Fig. 2 is a flowchart of a method of generating a summary of an audio/visual data stream.
DETAILED DESCRIPTION OF EMBODIMENTS OF THE INVENTION With reference to Figure 1, the apparatus 100 comprises an input terminal 102 for input of an audio/visual data stream into a shot detector 110. The output of the shot detector 110 is connected to a determining means 112. The output of the determining means 112 is connected to the input of a first selector 113. The output of the first selector 113 is connected to the input of an extractor 114. The output of the extractor 114 is connected to the input of a second selector 116. The output of the second selector 116 is connected to the input of a summary generator 118. The summary generator 118 outputs a summary via an output terminal 120 to a display such as a television or other display means.
Operation of the apparatus of Figure 1 will now be described in detail with reference to Figure 2. An audio/visual data stream is received on the input terminal 102 (step 202) and is input into the shot detector 110. The audio/visual data stream comprises a plurality of consecutive frames having audio and visual properties. The audio/visual data stream may be available, either on local storage, received from a broadcast channel, or downloaded from the internet and may, for example, be representative of a racquet sport such as a tennis, badminton, squash, table tennis etc. The shot detector 110 detects a plurality of shots of the audio/visual data stream (step 204). This is achieved by the shot detector 110 comparing the visual properties of each frame of the audio/visual data stream with the visual properties of a relative subsequent frame of the data stream and determining a plurality of shots comprising a plurality of consecutive frames for which compared visual properties are similar. In other words, the shot detector 110 uses the visual properties of the frames to detect sudden changes in the visual properties of consecutive frames. The sudden changes in the visual properties may be, for example, sudden changes in the sets of histogram of the original colour spaces such as sudden changes in the original YCbCr colour space (the family of color spaces used in video systems, where Y is the luminance component and Cb and Cr are the blue and red chrominance components). The sudden changes in the visual properties correspond to transitions between shots in the data stream.

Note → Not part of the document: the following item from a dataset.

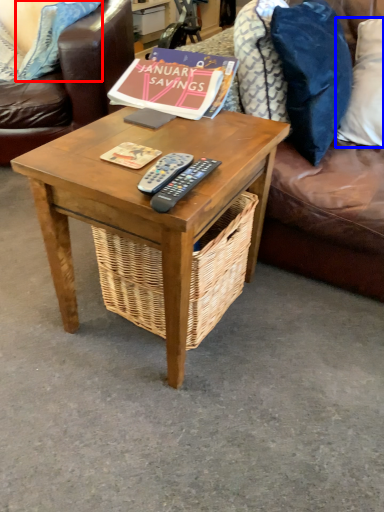
Question: Which object appears closest to the camera in this image, pillow (highlighted by a red box) or pillow (highlighted by a blue box)?

Choices:
 (A) pillow
 (B) pillow

Answer: (B)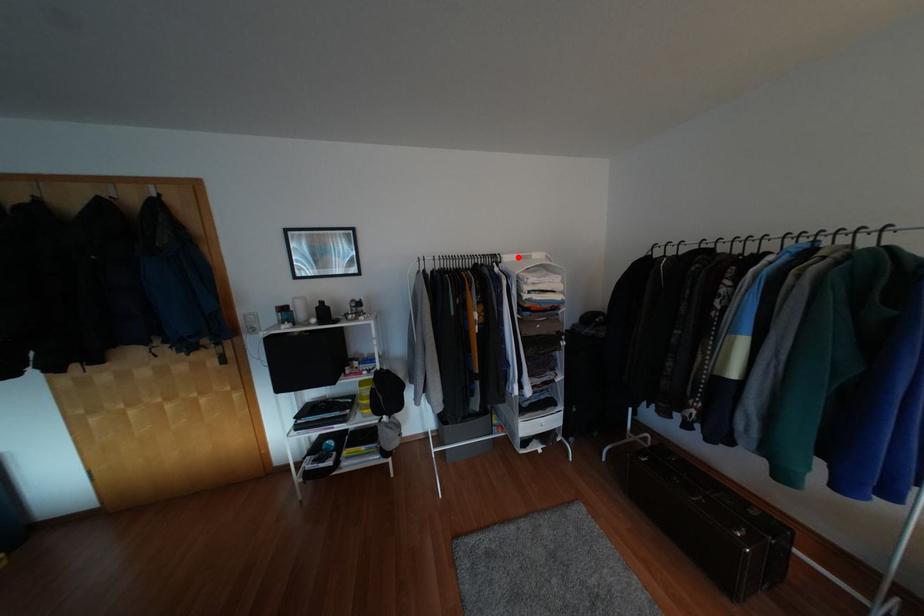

The shot detector 110 outputs the detected plurality of shots of the audio/visual data stream to the determining means 112. The determining means 112 determines a plurality of segments of the audio/visual data stream, each segment comprising a plurality of the shots of the data stream having similar visual properties (step 206), the plurality of the shots not necessarily all being consecutive. In other words, the determining means 112 clusters together visually similar shots to form a segment. For example, the determining means 112 clusters together two shots of the data stream if the difference between the visual properties of the two shots is below a predetermined value to form a segment.

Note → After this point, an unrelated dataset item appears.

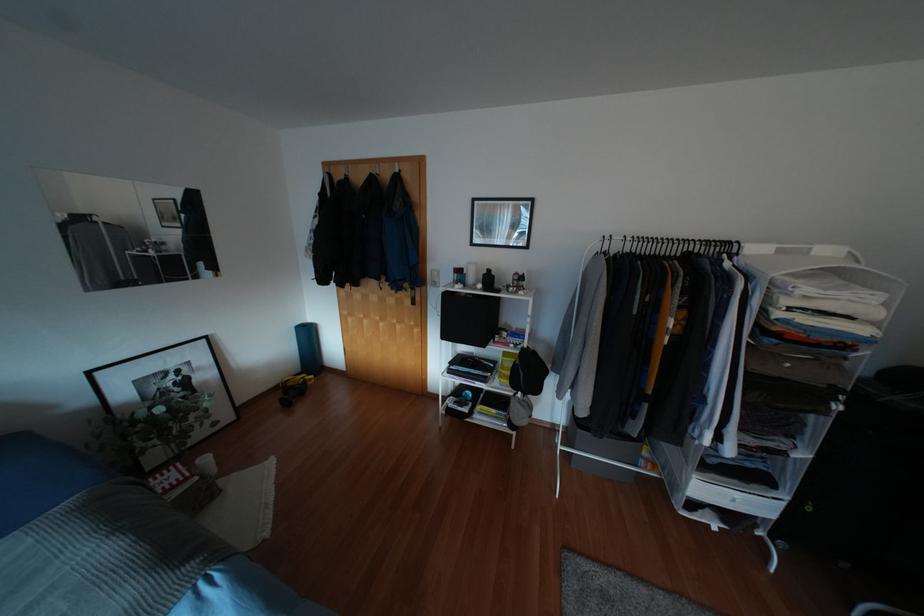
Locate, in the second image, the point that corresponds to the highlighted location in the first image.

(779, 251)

The visual properties are, for example, at least one of dominant colour, colour structure, colour layout, colour hue histogram, luma histogram, edge histograms, average histogram change and average pixel change. The visual properties may also include the content of each of the shots and the determining means 112 may detect and analyse the content of each of the plurality of shots. The content, for example, includes court lines detected in the frames, tennis ball drops detected in the frames, faces detected in the frames or any other content.

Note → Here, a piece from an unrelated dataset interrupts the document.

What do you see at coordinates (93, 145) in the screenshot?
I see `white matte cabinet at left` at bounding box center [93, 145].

The determining means 112 outputs the determined plurality of segments to the first selector 113.
The first selector 113 selects one segment of the determined plurality of segments (step 208). For example, the first selector 113 selects the longest segment of the determined plurality of segments. In this way, the first selector 113 selects the biggest cluster of similar shots. In some instances, the longest segment may indicate one of more interest or one which is more eventful. In the case of the data stream being representative of a racquet sport, the selected segment may, for example, correspond to rallies since the shots that correspond to rallies are visually very similar and are also the most frequently occurring shots in the broadcast of a racquet sport.
The first selecting means 113 outputs the selected segment to the extractor 114.
The extractor 114 extracts, for each shot of the selected segment of the data stream, the audio in a plurality of consecutive frames which occur after the end of the shot (step 210). The extractor 114 disregards the audio during the shots. In other words, the extractor 114 extracts the audio power features in the intervals between the shots of the selected segment. By extracting the audio in a plurality of consecutive frames which occur after the end of the shots, the extractor 114 only extracts the audio between the start and the extended end of each interval. This captures, for example, the natural delay in the audience response. In one embodiment, the extractor 114 extracts the audio by calculating, for each shot of the selected segment of the data stream, the audio power of a plurality of consecutive frames which occur after the end of the shot for a predefined frequency band. The predefined frequency band may be predefined as a certain part of the frequency spectrum (for example, a frequency band of 1 to 5 kHz). In this case, the extractor 114 only calculates the audio in the plurality of consecutive frames which occur after the end of the shot for that part of the frequency spectrum. By frequency filtering the extracted audio in this way, the influence of the different types of audio in the audio/visual data stream is better analysed. For example, low frequency bands convey the general audio power, bands with slightly higher frequencies typically convey information about the human voice (for example, the voice of the commentator) and bands with even higher frequencies convey information regarding the general noise made by audience. Alternatively, the frequency band may be predefined as the whole of the frequency spectrum (i.e. all frequencies). In this case, the extractor 114 calculates the audio in the plurality of consecutive frames which occur after the end of the shot for the whole of the frequency spectrum (i.e. for all frequencies). This calculated audio is the global audio power.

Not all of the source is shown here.